#### What the exercise asks
List all lines of the data containing the word "Adhes".
[[ Records for the exercise, beginning ]]
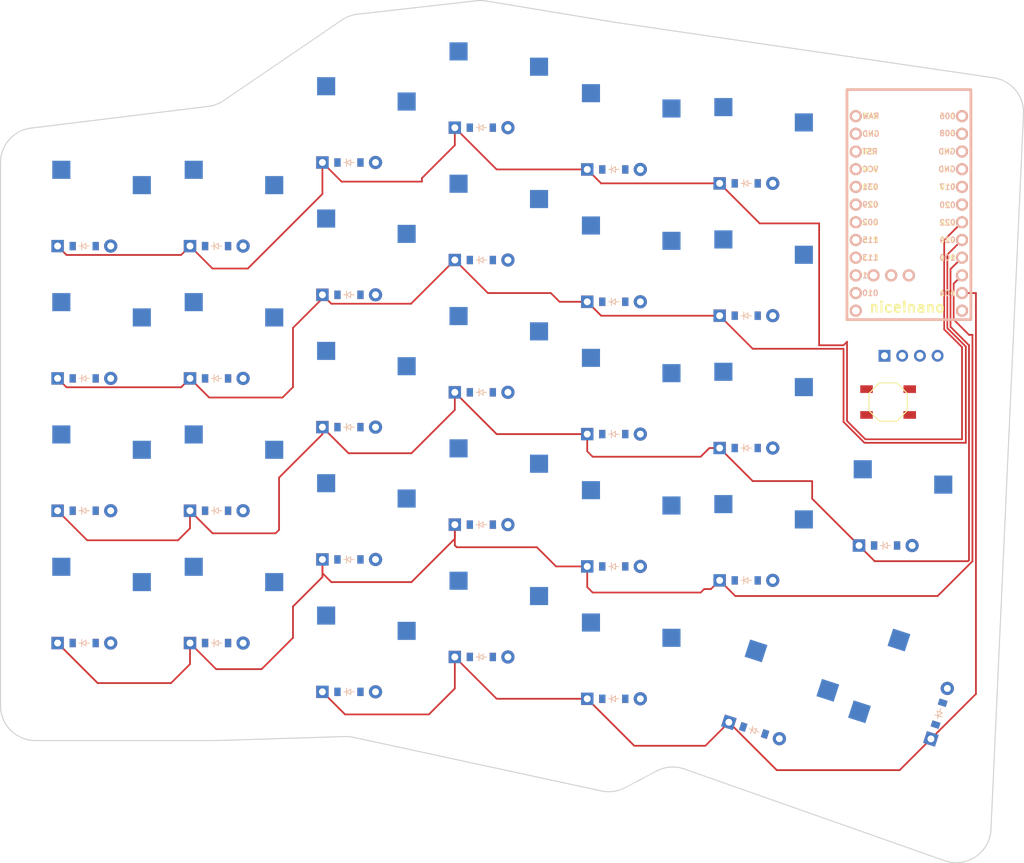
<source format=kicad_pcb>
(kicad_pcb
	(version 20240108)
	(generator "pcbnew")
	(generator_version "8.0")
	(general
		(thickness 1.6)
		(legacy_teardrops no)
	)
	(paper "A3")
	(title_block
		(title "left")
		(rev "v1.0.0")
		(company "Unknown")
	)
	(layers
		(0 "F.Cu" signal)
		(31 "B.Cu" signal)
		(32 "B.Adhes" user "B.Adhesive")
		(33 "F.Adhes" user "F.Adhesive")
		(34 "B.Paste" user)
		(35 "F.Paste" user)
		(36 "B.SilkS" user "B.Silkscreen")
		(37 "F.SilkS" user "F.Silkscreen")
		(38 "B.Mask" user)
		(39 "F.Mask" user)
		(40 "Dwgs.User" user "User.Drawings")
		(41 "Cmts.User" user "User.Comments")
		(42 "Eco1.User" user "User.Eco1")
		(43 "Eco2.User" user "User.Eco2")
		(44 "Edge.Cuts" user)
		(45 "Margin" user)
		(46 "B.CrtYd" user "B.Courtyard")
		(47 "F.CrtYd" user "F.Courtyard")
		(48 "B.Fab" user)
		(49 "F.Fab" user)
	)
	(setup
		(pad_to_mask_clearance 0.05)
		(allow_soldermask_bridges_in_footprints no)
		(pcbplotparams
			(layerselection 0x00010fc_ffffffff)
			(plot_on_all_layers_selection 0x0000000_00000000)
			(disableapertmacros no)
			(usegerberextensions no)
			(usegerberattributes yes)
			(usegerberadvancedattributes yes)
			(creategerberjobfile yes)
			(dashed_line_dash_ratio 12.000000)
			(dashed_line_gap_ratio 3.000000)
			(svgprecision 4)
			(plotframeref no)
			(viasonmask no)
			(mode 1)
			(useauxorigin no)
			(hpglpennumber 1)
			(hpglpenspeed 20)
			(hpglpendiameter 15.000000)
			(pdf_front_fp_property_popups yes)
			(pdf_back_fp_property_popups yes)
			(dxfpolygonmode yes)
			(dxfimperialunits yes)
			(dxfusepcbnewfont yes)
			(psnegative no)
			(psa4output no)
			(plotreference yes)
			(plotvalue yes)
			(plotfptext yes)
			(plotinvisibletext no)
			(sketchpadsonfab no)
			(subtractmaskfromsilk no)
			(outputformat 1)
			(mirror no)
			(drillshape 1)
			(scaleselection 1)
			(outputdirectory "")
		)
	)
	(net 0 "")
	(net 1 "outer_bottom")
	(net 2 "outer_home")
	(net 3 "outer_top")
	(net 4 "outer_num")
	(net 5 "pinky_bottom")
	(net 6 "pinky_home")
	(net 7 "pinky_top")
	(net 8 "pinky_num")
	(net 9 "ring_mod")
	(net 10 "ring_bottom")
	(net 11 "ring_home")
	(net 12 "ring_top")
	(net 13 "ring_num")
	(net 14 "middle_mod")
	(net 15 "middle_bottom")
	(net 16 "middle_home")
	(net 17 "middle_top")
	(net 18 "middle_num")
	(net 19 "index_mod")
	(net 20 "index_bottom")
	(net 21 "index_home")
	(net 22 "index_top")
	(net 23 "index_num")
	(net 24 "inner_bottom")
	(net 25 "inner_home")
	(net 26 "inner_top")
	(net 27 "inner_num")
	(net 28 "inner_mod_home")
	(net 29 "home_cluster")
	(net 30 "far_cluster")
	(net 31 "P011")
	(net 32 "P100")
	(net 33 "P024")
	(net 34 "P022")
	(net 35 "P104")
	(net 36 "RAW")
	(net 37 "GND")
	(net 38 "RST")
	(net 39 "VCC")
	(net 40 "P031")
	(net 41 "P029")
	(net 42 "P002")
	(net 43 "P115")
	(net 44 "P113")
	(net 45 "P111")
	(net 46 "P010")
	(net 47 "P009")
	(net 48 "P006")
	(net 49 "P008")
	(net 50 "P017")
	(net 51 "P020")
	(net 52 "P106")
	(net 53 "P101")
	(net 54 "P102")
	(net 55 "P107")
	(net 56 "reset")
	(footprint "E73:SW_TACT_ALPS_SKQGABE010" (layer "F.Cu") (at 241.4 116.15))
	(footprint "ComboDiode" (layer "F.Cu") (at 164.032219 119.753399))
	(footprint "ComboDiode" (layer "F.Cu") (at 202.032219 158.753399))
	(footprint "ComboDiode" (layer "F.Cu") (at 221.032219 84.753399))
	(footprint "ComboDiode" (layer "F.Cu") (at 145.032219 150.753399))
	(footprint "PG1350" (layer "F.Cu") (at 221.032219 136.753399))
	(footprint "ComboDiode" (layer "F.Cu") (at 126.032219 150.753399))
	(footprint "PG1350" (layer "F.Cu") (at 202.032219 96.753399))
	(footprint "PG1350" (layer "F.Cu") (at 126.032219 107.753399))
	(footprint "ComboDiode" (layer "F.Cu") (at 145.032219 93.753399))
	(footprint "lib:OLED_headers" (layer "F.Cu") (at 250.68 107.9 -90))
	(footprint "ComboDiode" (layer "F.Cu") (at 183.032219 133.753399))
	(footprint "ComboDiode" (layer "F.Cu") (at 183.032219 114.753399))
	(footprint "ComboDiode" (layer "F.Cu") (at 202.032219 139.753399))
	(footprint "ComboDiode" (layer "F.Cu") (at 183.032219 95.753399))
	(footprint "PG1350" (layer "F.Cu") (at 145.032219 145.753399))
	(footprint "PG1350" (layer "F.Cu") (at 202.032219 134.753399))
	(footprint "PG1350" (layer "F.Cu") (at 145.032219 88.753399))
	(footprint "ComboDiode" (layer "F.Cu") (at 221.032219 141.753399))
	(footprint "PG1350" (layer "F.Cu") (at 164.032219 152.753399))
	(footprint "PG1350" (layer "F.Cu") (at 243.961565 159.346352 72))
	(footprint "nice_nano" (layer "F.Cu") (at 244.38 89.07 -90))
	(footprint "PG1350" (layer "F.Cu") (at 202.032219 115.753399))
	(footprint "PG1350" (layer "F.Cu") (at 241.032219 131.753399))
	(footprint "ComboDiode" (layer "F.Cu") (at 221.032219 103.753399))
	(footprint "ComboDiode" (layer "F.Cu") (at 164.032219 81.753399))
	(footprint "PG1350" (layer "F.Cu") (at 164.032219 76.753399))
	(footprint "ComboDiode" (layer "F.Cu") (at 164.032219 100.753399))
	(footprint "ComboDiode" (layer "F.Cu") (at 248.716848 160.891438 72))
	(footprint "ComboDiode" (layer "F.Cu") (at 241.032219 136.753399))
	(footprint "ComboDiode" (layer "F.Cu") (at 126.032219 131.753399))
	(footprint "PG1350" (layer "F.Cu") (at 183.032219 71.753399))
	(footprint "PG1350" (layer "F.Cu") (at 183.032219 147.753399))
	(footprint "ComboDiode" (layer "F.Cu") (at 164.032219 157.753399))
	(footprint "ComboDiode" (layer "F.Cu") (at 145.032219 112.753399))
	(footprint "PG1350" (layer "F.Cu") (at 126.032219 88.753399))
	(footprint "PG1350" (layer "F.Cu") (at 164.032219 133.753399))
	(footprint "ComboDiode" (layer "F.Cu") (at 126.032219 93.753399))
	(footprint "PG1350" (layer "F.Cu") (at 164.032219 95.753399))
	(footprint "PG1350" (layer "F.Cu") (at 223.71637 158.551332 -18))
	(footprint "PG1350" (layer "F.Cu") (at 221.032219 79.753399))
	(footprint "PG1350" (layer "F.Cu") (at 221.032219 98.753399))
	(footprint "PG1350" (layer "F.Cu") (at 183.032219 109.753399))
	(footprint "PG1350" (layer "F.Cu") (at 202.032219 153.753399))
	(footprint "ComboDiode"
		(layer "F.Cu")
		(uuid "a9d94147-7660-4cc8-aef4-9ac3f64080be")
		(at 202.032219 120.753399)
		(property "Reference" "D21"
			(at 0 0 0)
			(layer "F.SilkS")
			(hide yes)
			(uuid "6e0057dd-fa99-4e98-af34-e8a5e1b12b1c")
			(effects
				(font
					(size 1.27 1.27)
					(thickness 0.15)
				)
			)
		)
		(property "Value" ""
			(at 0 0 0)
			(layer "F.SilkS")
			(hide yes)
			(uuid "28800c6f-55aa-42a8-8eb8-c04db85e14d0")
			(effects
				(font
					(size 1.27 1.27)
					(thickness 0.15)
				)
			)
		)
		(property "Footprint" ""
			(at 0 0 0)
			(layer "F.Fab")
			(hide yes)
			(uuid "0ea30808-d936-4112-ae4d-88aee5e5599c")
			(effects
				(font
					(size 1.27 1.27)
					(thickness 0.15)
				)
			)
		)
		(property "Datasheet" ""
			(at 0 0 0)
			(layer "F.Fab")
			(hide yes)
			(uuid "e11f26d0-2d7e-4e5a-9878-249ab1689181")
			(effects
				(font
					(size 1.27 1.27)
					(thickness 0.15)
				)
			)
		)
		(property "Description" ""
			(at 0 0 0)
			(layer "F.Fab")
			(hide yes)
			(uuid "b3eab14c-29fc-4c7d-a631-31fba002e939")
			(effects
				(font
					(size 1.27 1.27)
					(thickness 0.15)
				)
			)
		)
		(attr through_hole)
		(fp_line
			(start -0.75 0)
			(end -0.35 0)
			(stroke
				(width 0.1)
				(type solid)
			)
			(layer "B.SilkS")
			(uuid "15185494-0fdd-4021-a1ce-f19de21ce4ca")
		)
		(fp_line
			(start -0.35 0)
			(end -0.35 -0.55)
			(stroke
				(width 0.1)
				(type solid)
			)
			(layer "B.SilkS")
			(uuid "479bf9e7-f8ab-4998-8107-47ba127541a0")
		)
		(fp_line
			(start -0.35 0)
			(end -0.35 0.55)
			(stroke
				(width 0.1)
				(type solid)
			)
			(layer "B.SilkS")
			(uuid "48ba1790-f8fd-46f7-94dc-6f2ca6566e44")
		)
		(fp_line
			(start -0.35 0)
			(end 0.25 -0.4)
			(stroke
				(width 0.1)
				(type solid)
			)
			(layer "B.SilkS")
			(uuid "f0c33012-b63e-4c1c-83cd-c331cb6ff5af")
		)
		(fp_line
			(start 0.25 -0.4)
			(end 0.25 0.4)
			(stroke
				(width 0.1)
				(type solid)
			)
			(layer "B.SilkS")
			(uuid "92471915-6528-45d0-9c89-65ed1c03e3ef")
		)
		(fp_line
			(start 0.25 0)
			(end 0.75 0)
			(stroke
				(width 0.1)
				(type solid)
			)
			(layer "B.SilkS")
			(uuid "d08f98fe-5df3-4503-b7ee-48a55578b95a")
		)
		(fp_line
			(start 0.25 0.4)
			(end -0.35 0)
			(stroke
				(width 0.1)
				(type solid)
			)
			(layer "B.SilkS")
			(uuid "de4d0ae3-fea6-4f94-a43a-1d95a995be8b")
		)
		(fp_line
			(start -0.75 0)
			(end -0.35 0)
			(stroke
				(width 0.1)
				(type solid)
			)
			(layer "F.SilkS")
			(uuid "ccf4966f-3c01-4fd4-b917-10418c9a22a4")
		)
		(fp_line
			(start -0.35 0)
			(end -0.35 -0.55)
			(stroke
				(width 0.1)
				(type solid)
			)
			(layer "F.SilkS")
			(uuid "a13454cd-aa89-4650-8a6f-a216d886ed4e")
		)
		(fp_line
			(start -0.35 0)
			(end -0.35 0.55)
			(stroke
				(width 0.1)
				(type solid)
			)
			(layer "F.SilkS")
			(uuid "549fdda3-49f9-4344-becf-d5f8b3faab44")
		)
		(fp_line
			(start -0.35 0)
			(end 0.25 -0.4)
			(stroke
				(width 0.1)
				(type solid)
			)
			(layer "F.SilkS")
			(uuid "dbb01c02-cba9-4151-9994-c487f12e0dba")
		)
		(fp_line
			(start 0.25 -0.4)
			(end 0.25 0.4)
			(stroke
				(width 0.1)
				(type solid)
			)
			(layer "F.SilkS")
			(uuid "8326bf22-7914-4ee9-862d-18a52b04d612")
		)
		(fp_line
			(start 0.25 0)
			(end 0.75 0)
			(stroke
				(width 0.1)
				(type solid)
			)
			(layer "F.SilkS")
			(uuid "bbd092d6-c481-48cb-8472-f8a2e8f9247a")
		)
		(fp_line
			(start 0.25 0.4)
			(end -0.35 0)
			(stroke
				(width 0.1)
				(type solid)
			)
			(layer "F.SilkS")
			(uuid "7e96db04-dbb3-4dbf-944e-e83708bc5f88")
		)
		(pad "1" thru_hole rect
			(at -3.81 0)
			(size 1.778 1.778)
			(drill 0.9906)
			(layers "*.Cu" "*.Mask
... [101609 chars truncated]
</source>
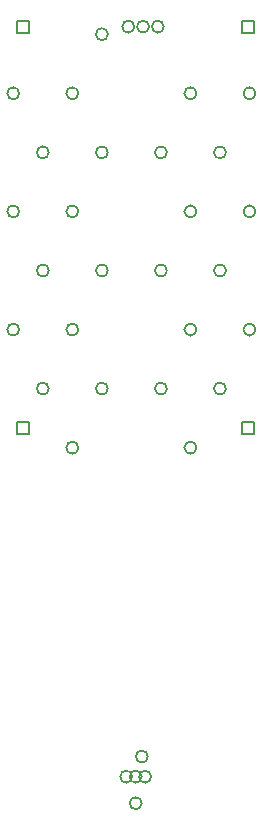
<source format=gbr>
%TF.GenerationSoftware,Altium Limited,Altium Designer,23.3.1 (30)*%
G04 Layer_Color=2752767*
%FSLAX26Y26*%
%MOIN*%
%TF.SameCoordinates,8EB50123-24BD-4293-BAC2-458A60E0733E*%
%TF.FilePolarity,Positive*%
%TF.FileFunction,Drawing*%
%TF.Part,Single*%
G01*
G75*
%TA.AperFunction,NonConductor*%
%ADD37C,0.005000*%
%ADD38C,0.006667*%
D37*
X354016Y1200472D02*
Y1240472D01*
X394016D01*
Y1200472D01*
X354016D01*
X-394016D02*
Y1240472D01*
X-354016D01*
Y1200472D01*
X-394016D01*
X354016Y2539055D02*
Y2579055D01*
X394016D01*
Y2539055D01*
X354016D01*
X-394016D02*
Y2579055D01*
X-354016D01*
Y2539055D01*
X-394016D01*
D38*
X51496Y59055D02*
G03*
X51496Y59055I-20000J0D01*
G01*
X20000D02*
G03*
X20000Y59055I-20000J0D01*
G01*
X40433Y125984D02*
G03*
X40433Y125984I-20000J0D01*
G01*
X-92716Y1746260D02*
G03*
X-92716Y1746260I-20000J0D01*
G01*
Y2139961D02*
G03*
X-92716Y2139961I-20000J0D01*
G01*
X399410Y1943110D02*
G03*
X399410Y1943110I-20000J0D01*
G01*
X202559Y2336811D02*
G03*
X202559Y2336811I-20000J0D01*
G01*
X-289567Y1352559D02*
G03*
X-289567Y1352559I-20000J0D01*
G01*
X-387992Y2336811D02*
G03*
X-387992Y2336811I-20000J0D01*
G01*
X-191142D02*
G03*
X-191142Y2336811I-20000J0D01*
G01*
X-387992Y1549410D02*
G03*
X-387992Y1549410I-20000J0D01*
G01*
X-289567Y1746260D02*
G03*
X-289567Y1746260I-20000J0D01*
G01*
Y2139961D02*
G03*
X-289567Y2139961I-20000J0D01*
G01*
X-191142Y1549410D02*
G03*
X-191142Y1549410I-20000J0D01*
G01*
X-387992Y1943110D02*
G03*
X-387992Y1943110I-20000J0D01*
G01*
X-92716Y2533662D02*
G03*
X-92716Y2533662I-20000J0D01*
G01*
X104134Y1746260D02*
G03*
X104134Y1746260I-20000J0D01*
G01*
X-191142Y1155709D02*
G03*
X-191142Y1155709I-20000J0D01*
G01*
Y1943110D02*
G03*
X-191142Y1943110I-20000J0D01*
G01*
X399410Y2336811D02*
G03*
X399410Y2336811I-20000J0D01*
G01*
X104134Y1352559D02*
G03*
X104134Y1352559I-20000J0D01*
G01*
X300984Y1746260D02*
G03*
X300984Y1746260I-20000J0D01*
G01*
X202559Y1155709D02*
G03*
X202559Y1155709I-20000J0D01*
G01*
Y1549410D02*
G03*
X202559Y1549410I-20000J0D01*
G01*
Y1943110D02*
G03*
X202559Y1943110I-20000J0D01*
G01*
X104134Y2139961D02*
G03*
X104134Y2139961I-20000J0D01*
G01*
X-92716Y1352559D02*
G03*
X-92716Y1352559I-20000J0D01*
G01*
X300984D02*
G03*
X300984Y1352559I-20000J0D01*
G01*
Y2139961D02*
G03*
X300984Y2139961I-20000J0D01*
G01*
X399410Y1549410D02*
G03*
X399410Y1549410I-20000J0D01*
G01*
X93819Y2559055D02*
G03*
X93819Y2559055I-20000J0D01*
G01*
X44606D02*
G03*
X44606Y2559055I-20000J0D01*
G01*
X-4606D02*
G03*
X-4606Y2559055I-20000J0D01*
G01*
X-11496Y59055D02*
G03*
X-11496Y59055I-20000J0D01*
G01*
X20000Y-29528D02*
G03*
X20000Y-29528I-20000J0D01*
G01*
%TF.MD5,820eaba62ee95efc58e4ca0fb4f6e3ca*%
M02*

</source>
[[ Records for the exercise, end ]]
#### Written answer
		(32 "B.Adhes" user "B.Adhesive")
		(33 "F.Adhes" user "F.Adhesive")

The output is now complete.